Education commissioner says so
If legislators had listened to us, and to the people running the federal education Race to the Top (RTTT) funding sweepstakes, Kentucky would have already enacted a charter school law and the end result would have been an easy win for us.
You see, with the extra 30 to 40 points that charters would have given us in the RTTT competition, we would have exceeded the scores of at least one of the two winning states.
Instead, we now face an uncertain future in the Phase II RTTT competition as our education commissioner scrambles to get emergency legislation for charter schools in place.
Read the Herald-Leader’s story here.
And the Courier-Journal’s ‘take’ here.
By the way, according to these news articles, Kentucky got a RTTT score of 418.8 while second-place winner Tennessee (which does have charter schools) got a score of 444.2.

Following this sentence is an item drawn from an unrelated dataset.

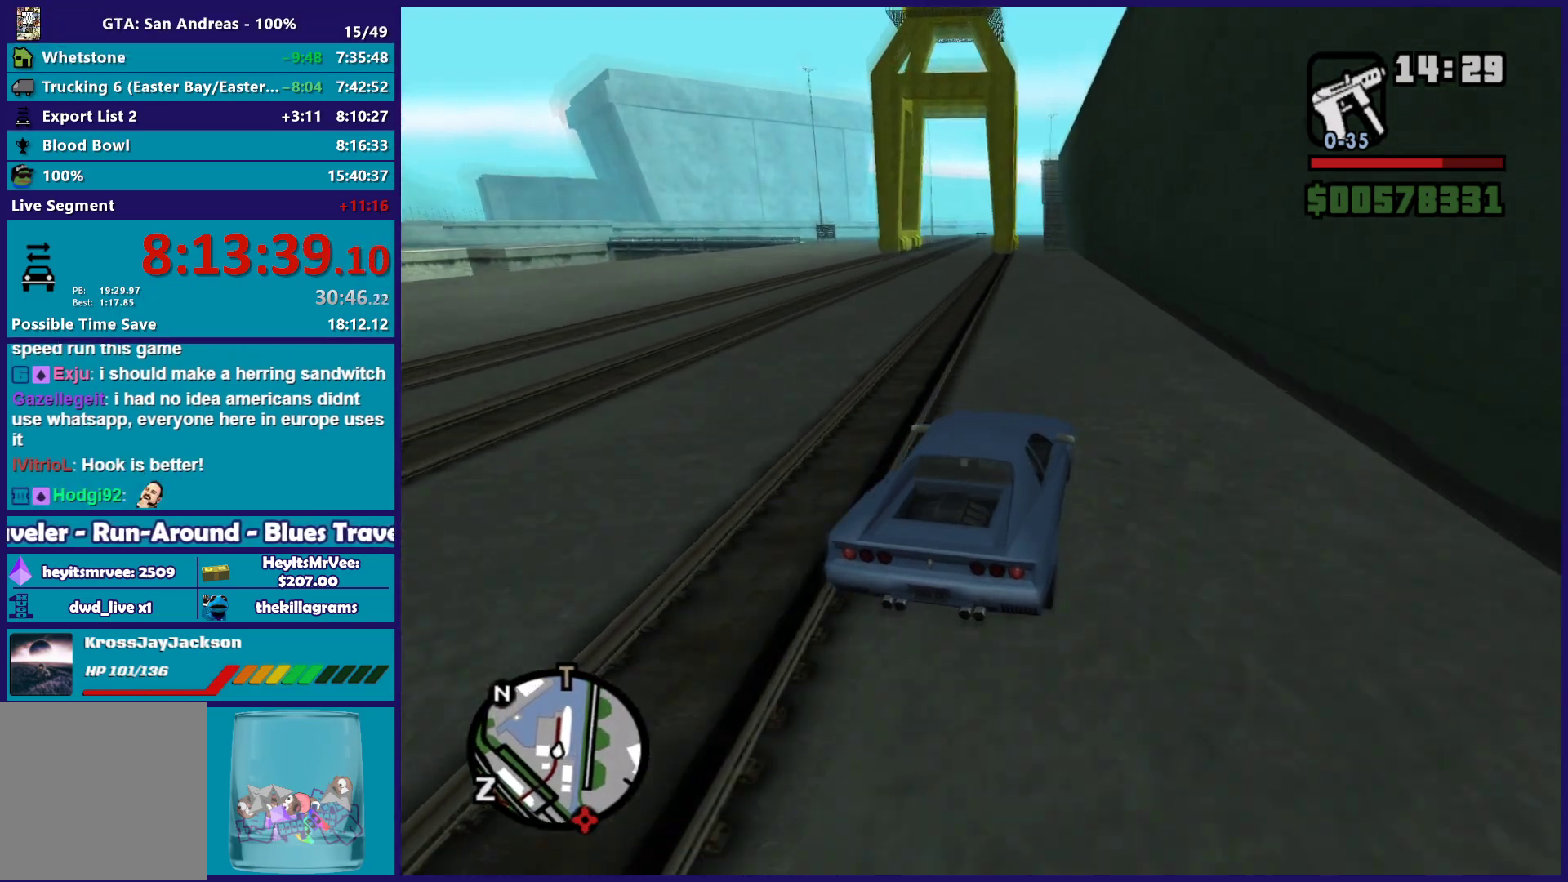
{"buttons": [], "left_stick": "left", "right_stick": "down-left", "events": [[17, "left_stick", "center"], [67, "L2", "down"], [100, "left_stick", "up-left"], [217, "L2", "up"], [233, "left_stick", "right"], [333, "left_stick", "center"], [467, "left_stick", "left"]]}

There seems to be some confusion about exactly how much the lack of Kentucky charter schools cost Kentucky (the Courier article indicates 40 points, the Herald-Leader says Kentucky Commissioner of Education Terry Holliday says it was only 32 points), but in any event Kentucky would have won a RTTT award if it had charter schools in place.
In RTTT Round One Kentucky asked for $200 million. Now we have lost at least $25 million because our Phase II award is limited to $175 million. However, we probably won’t get a dime from Phase II if our legislators don’t finally institute some real education reform by setting up a charter school program in Kentucky.